= Paul Lee (Canadian entrepreneur) =

Canadian video game developer, venture capitalist, businessman and entrepreneur

Paul Lee is a Canadian video game developer, venture capitalist, businessman, and entrepreneur. He is the former President of Electronic Arts, a video game and interactive software company.

==Early life and education==
Lee is of Chinese heritage and was born and raised in Vancouver. He received an undergraduate degree from the University of British Columbia, with a Bachelor of Commerce with Honours. Lee was one of six students selected to enter the prestigious Portfolio Management Fund program at the UBC Sauder School of Business, where he was a Leslie Wong Fellow.

Before his career as a game developer took off, Lee worked as an investment manager at Chrysler Canada, managing its pension fund, corporate cash, and health and welfare trust. During his school days, Lee also worked at his father’s Vancouver restaurant, Dragon Inn, and at Save on Foods.

==Career==
He joined Electronic Arts in 1991 and became an executive when it acquired Distinctive Software, a leading independent video game developer where he was part owner. He served as the President of Worldwide Studios at EA from 2005 to 2007, overseeing product development in 14 studios, managing 6,000 employees, and handling $1 billion in annual capital.

He is the Founder and Managing Partner of Vanedge Capital, a venture capital firm in Vancouver.
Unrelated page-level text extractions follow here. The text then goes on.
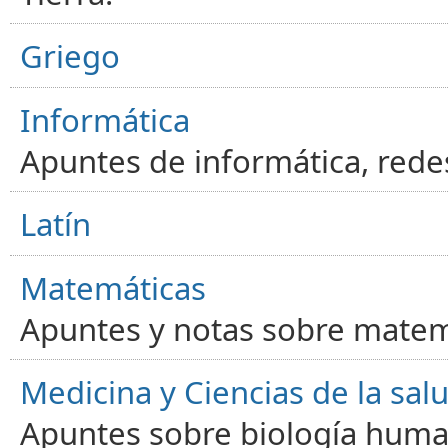
Griego
Informática
Apuntes de informática, red
Latín
Matemáticas
Apuntes y notas sobre matem
Medicina y Ciencias de la sal
Apuntes sobre biología human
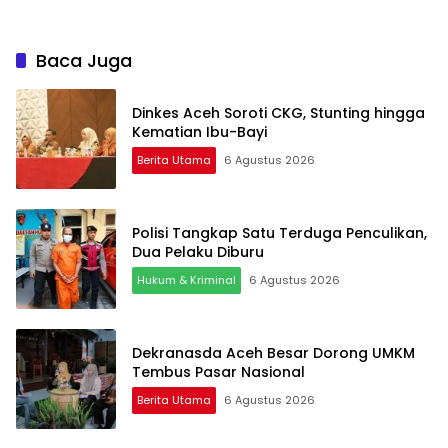
Baca Juga
Dinkes Aceh Soroti CKG, Stunting hingga
Kematian Ibu-Bayi
Berita Utama
6 Agustus 2026
Polisi Tangkap Satu Terduga Penculikan,
Dua Pelaku Diburu
Hukum & Kriminal
6 Agustus 2026
Dekranasda Aceh Besar Dorong UMKM
Tembus Pasar Nasional
Berita Utama
6 Agustus 2026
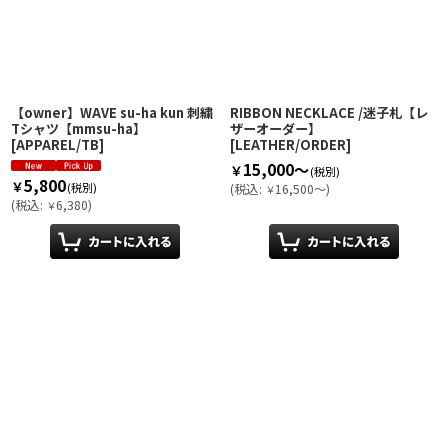
【owner】WAVE su-ha kun 刺繍
RIBBON NECKLACE /迷子札【レ
Tシャツ【mmsu-ha】
ザーオーダー】
[
APPAREL/TB
]
[
LEATHER/ORDER
]
15,000～
￥
(税別)
5,800
￥
(税別)
(
税込
:
16,500～
)
￥
(
税込
:
6,380
)
￥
Established in 2010, the $137 million venture capital fund Vanedge backed Wurldtech, acquired by General Electric in 2014; Recon Instruments, acquired by Intel in 2015; Mediacore, acquired by Workday in 2015, Privacy Analytics, acquired by IMS Health in 2016. Other notable investments by Vanedge include Unity, SpaceX, OmniSci, Plotly, Echodyne, Vendasta, Planet, and Go-Jek.
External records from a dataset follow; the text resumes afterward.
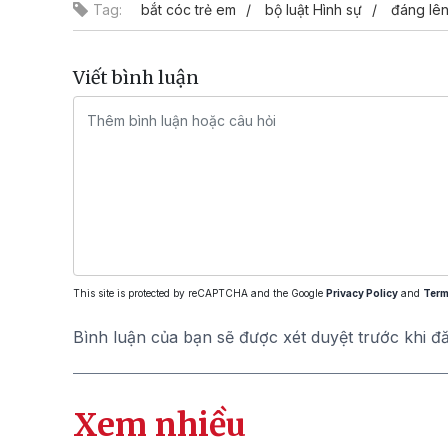
Tag:
bắt cóc trẻ em
bộ luật Hình sự
đáng lên
Viết bình luận
This site is protected by reCAPTCHA and the Google
Privacy Policy
and
Term
Bình luận của bạn sẽ được xét duyệt trước khi đ
Xem nhiều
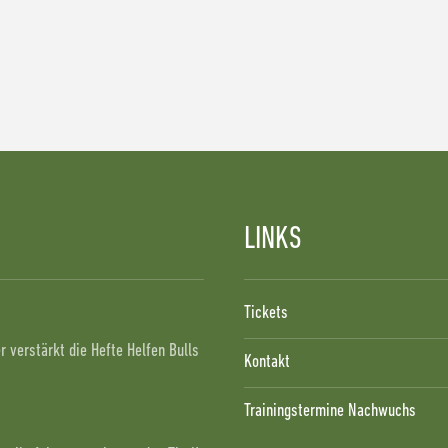
LINKS
!
Tickets
 verstärkt die Hefte Helfen Bulls
Kontakt
Trainingstermine Nachwuchs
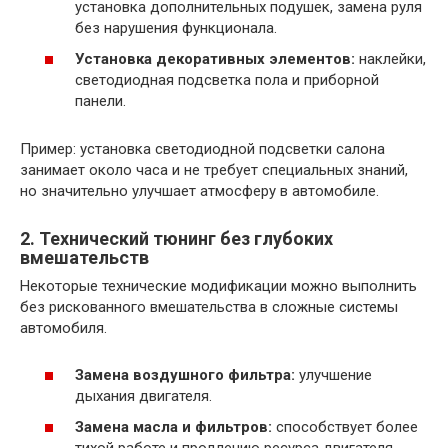
установка дополнительных подушек, замена руля
без нарушения функционала.
Установка декоративных элементов:
наклейки,
светодиодная подсветка пола и приборной
панели.
Пример: установка светодиодной подсветки салона
занимает около часа и не требует специальных знаний,
но значительно улучшает атмосферу в автомобиле.
2. Технический тюнинг без глубоких
вмешательств
Некоторые технические модификации можно выполнить
без рискованного вмешательства в сложные системы
автомобиля.
Замена воздушного фильтра:
улучшение
дыхания двигателя.
Замена масла и фильтров:
способствует более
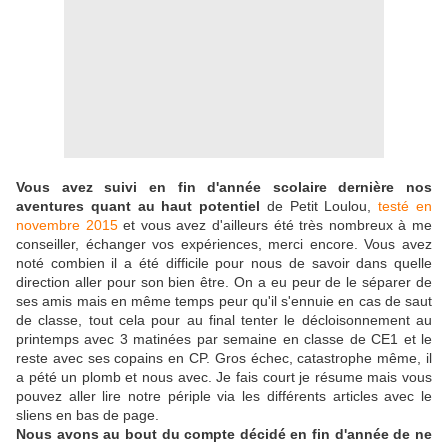
Vous avez suivi en fin d'année scolaire dernière nos
aventures quant au haut potentiel
de Petit Loulou,
testé en
novembre 2015
et vous avez d'ailleurs été très nombreux à me
conseiller, échanger vos expériences, merci encore. Vous avez
noté combien il a été difficile pour nous de savoir dans quelle
direction aller pour son bien être. On a eu peur de le séparer de
ses amis mais en même temps peur qu'il s'ennuie en cas de saut
de classe, tout cela pour au final tenter le décloisonnement au
printemps avec 3 matinées par semaine en classe de CE1 et le
reste avec ses copains en CP. Gros échec, catastrophe même, il
a pété un plomb et nous avec. Je fais court je résume mais vous
pouvez aller lire notre périple via les différents articles avec le
sliens en bas de page.
Nous avons au bout du compte décidé en fin d'année de ne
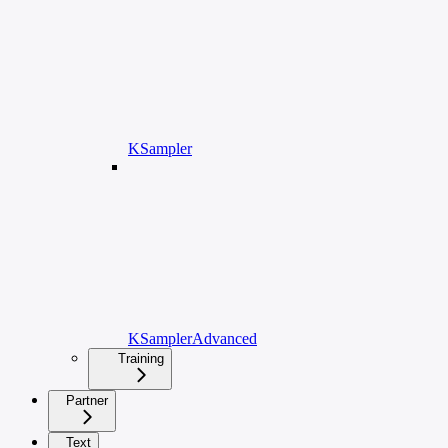
KSampler
KSamplerAdvanced
Training
Partner
Text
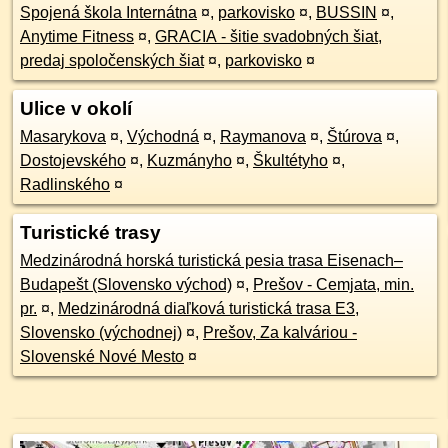
Spojená škola Internátna
¤
,
parkovisko
¤
,
BUSSIN
¤
,
Anytime Fitness
¤
,
GRACIA - šitie svadobných šiat,
predaj spoločenských šiat
¤
,
parkovisko
¤
Ulice v okolí
Masarykova
¤
,
Východná
¤
,
Raymanova
¤
,
Štúrova
¤
,
Dostojevského
¤
,
Kuzmányho
¤
,
Škultétyho
¤
,
Radlinského
¤
Turistické trasy
Medzinárodná horská turistická pesia trasa Eisenach–
Budapešt (Slovensko východ)
¤
,
Prešov - Cemjata, min.
pr.
¤
,
Medzinárodná diaľková turistická trasa E3,
Slovensko (východnej)
¤
,
Prešov, Za kalváriou -
Slovenské Nové Mesto
¤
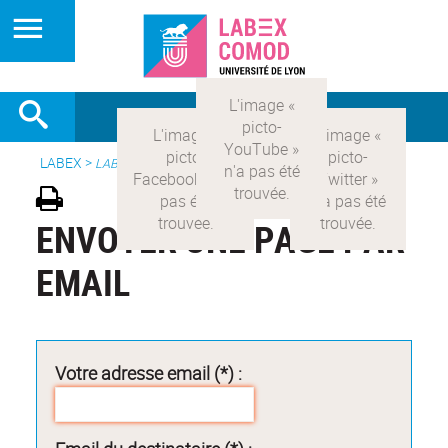
LABEX >
LABEX COMOD
ENVOYER UNE PAGE PAR
EMAIL
Votre adresse email (*) :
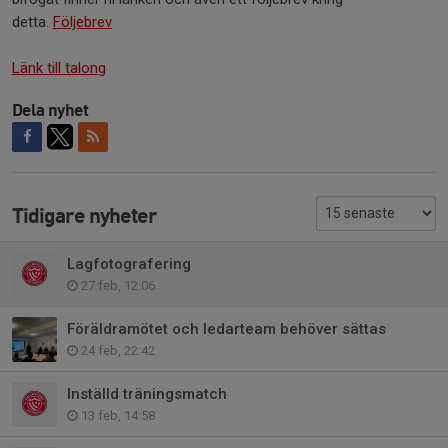
detta.
Följebrev
Länk till talong
Dela nyhet
Tidigare nyheter
Lagfotografering
27 feb, 12:06
Föräldramötet och ledarteam behöver sättas
24 feb, 22:42
Inställd träningsmatch
13 feb, 14:58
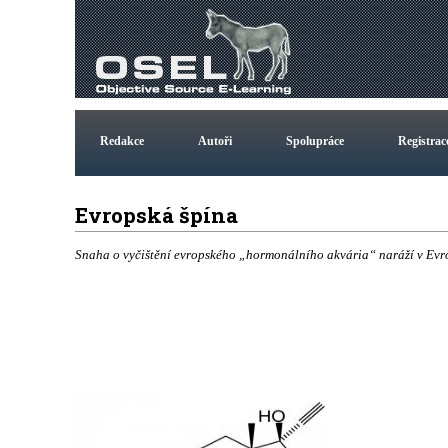
Redakce
Autoři
Spolupráce
Registrac
Evropská špína
Snaha o vyčištění evropského „hormonálního akvária“ naráží v Evr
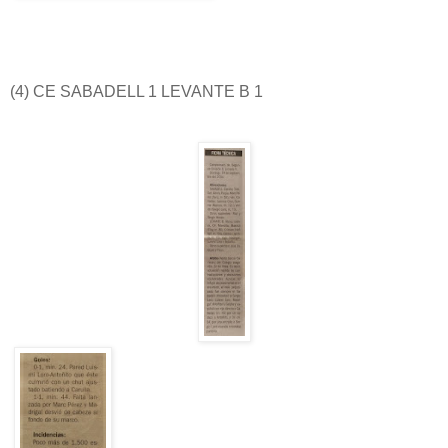
(4) CE SABADELL 1 LEVANTE B 1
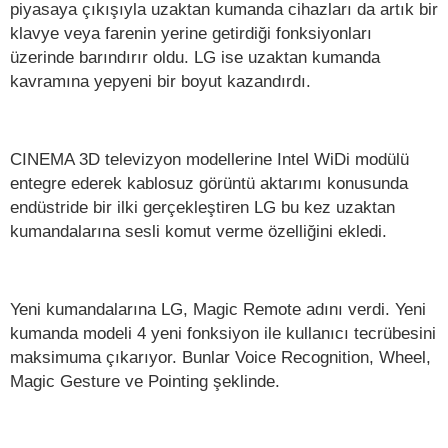
piyasaya çıkışıyla uzaktan kumanda cihazları da artık bir
klavye veya farenin yerine getirdiği fonksiyonları
üzerinde barındırır oldu. LG ise uzaktan kumanda
kavramına yepyeni bir boyut kazandırdı.
CINEMA 3D televizyon modellerine Intel WiDi modülü
entegre ederek kablosuz görüntü aktarımı konusunda
endüstride bir ilki gerçekleştiren LG bu kez uzaktan
kumandalarına sesli komut verme özelliğini ekledi.
Yeni kumandalarına LG, Magic Remote adını verdi. Yeni
kumanda modeli 4 yeni fonksiyon ile kullanıcı tecrübesini
maksimuma çıkarıyor. Bunlar Voice Recognition, Wheel,
Magic Gesture ve Pointing şeklinde.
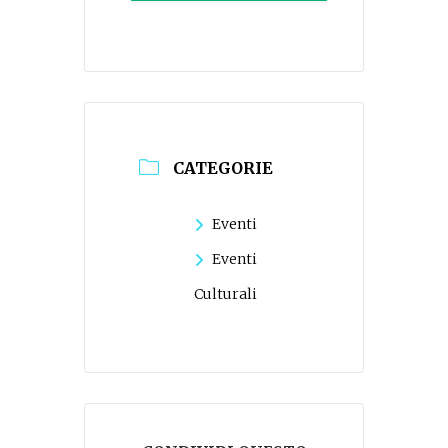
CATEGORIE
Eventi
Eventi
Culturali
Before Vanedge Capital and during his time at Electronic Arts, Lee was a notable angel investor in the technology scene in BC, with investments in companies such as ALI Technologies (acquired by McKesson), Blast Radius (acquired by WPP), Bycast (acquired by NetApps), Active State (acquired by Sophos), among others including DWave Systems.

Lee discussed the lack of venture capital support for startups in British Columbia and the reasons he decided to found a venture capital firm there in an interview with BC Business.

==Boards==
- Vancouver Board of Trade
- Chair of DigiBC
- Canada's representatives to Asia Pacific Economic Council's Business Advisory Council
- Dean's Advisory Council at the UBC Sauder School of Business
- Co-chair of Premier's Technology Council
- D-Wave Systems
- Premier's Jobs and Economic Investment Council

==Awards==
- Outstanding Young Alumnus Award from the University of British Columbia (1996)
- British Columbia Technology Industries Association Person of the Year Award in 2002.
- Golden Jubilee of Her Majesty Queen Elizabeth II (2003)
- Honorary Fellow of the University of British Columbia's Sauder School of Business.